Oubliés.
Rejetés.
Jetés.
Des gens sans importance, tombés un jour à la rue et dans la déchéance, animaux gênants et nuisibles aux yeux de la société.
Simples denrées périssables ou consommables jetables, auxquels on accorde la même place qu'aux ordures, ils suivent la même voie que les déchets produits en quantités astronomiques par l'organisme insatiable qu'est la mégalopole.
Gaspillage insensé, destruction de ce monde, tout se périme et se jette, tout lasse et s'abandonne pour finir entassé dans ce bourrier immonde, dans la décharge-monde.
À perte de vue s'étend un océan de déchets, alimenté en permanence par d'interminables caravanes de tombereaux aux ventres lourds et pleins, intarissables confluents et dégueulasses effluents qui se déversent ici en une ininterrompue affluence.

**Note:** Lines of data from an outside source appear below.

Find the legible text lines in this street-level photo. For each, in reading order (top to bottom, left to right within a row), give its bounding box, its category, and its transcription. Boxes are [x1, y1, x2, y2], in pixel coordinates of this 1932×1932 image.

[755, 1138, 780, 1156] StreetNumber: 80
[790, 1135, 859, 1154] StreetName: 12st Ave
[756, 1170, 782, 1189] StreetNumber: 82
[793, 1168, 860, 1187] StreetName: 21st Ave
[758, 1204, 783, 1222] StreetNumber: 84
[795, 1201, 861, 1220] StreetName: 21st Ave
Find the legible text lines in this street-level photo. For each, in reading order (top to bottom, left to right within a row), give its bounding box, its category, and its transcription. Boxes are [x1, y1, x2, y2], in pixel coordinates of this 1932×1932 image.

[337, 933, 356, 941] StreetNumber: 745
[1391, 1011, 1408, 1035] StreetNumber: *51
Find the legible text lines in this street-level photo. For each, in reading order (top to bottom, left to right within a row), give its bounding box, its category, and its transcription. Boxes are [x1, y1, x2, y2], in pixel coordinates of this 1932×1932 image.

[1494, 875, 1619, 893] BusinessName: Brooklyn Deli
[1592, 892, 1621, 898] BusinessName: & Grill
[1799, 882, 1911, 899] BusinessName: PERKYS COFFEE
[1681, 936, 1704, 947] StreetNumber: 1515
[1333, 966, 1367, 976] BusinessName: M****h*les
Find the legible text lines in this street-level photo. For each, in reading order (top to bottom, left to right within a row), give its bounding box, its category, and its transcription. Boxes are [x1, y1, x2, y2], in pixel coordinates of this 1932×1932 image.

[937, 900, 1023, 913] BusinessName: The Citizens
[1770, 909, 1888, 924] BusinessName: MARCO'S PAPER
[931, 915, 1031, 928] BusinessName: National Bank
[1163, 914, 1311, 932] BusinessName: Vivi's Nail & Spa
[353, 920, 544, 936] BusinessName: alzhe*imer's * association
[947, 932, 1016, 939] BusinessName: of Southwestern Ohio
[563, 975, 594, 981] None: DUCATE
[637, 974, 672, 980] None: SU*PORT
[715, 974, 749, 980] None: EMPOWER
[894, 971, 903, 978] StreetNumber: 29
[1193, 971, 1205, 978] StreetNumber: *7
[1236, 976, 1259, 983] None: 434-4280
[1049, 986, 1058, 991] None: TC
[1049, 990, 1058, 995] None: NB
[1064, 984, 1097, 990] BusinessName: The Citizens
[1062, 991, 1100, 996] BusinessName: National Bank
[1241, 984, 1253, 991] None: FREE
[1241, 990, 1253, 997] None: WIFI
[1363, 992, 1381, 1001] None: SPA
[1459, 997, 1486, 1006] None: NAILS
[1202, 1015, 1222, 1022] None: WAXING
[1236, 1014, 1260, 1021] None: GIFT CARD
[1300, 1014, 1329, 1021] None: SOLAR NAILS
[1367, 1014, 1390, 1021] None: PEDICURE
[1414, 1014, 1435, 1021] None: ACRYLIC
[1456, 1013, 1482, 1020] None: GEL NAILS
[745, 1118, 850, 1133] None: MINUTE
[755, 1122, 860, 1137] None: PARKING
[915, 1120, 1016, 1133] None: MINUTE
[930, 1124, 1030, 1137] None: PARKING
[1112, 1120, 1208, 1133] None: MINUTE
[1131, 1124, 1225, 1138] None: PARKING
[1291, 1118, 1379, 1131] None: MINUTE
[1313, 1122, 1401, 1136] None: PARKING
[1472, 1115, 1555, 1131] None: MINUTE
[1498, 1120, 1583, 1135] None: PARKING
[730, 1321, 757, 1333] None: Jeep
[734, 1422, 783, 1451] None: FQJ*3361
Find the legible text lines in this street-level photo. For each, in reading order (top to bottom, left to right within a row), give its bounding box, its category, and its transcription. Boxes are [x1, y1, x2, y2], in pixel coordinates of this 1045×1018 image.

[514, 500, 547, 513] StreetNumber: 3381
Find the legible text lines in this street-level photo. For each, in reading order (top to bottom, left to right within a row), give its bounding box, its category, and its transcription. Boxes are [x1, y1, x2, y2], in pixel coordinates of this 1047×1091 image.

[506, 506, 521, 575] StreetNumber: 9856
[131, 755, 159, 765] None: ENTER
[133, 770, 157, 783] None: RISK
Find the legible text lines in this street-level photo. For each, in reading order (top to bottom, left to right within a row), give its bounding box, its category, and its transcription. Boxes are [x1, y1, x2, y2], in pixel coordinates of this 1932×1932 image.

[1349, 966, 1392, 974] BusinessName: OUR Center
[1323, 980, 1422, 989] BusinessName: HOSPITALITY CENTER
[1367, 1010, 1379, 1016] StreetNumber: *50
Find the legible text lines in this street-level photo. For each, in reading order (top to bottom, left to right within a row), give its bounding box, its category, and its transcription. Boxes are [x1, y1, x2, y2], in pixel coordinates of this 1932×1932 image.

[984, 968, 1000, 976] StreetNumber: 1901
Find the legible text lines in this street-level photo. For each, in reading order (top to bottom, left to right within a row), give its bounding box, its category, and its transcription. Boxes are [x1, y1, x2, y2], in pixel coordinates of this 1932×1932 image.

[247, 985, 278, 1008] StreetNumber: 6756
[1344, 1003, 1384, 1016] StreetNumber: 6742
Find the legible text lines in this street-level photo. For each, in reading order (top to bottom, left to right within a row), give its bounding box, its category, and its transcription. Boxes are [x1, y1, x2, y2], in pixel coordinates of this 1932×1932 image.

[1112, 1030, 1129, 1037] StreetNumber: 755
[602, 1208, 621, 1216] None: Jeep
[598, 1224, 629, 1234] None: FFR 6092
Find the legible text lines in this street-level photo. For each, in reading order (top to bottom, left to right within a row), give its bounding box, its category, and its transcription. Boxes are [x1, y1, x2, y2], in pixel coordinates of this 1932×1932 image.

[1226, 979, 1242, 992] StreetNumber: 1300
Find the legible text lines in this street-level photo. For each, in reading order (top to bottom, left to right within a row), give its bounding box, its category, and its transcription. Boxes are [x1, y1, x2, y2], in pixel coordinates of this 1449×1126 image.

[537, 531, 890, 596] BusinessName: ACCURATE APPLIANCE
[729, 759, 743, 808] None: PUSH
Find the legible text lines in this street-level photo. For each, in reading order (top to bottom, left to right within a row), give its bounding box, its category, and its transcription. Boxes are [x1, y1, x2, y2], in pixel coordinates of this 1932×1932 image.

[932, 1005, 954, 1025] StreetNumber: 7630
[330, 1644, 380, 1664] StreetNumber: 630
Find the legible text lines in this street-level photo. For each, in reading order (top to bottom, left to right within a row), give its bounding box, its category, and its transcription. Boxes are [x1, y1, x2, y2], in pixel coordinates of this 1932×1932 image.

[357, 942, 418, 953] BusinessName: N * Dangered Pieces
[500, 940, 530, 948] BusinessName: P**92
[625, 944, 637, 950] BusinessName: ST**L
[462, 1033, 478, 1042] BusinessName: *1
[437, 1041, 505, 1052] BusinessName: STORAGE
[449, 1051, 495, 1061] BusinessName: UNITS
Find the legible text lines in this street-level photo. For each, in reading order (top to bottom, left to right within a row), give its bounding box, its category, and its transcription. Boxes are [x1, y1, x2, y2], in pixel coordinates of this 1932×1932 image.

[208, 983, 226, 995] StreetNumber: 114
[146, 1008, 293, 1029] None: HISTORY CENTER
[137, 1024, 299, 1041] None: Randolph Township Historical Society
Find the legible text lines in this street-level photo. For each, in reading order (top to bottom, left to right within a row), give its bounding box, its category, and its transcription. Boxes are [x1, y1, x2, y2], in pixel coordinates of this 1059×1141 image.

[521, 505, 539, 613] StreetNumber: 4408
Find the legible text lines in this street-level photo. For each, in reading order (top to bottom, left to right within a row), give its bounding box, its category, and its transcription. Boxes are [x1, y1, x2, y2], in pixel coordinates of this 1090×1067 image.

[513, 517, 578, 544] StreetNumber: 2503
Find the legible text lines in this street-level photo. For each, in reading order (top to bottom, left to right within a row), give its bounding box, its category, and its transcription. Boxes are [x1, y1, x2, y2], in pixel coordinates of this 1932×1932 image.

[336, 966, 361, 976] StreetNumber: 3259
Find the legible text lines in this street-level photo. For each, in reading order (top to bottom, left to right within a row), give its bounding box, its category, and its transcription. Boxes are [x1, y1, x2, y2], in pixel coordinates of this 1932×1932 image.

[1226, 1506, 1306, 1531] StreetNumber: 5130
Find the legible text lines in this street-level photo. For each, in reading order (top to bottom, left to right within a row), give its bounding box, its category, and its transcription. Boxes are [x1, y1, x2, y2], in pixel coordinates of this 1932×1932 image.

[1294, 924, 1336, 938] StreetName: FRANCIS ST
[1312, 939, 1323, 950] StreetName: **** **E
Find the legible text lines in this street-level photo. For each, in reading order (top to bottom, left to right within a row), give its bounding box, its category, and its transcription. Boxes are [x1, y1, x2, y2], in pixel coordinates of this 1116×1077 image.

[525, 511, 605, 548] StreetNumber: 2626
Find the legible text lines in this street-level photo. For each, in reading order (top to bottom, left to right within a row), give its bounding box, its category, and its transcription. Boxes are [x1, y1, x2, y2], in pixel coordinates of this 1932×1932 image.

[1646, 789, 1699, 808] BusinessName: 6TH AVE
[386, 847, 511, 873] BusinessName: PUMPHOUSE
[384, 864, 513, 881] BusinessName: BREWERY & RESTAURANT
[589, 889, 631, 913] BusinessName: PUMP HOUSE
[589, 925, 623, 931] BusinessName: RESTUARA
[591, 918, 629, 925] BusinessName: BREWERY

Les camions viennent vomir sur ce dépôtoir, y dégueuler en abondance le fruit mal digéré de la consommation de masse.
Nouvel asile pour les plus démunis, nouvelle terre promise où tout est à nouveau possible sans le regard accusateur de ceux qui ont et qui possèdent, ils veulent à nouveau être, pousser dans ce terreau fertile sur lequel la vie va reprendre racine et les abandonnés se reconstruire.
Se réorganiser, retrouver fierté et vie sociale, ils recyclent à leur avantage ces excédents de production et font du gaspillage une bénédiction.
Tout se récupère et se revalorise, tout se mange ou s'utilise.
Et si aux yeux de certains les miséreux eux-mêmes avaient soudain une valeur marchande ?
Tourisme de la misère, impunité totale... le recyclage est en marche.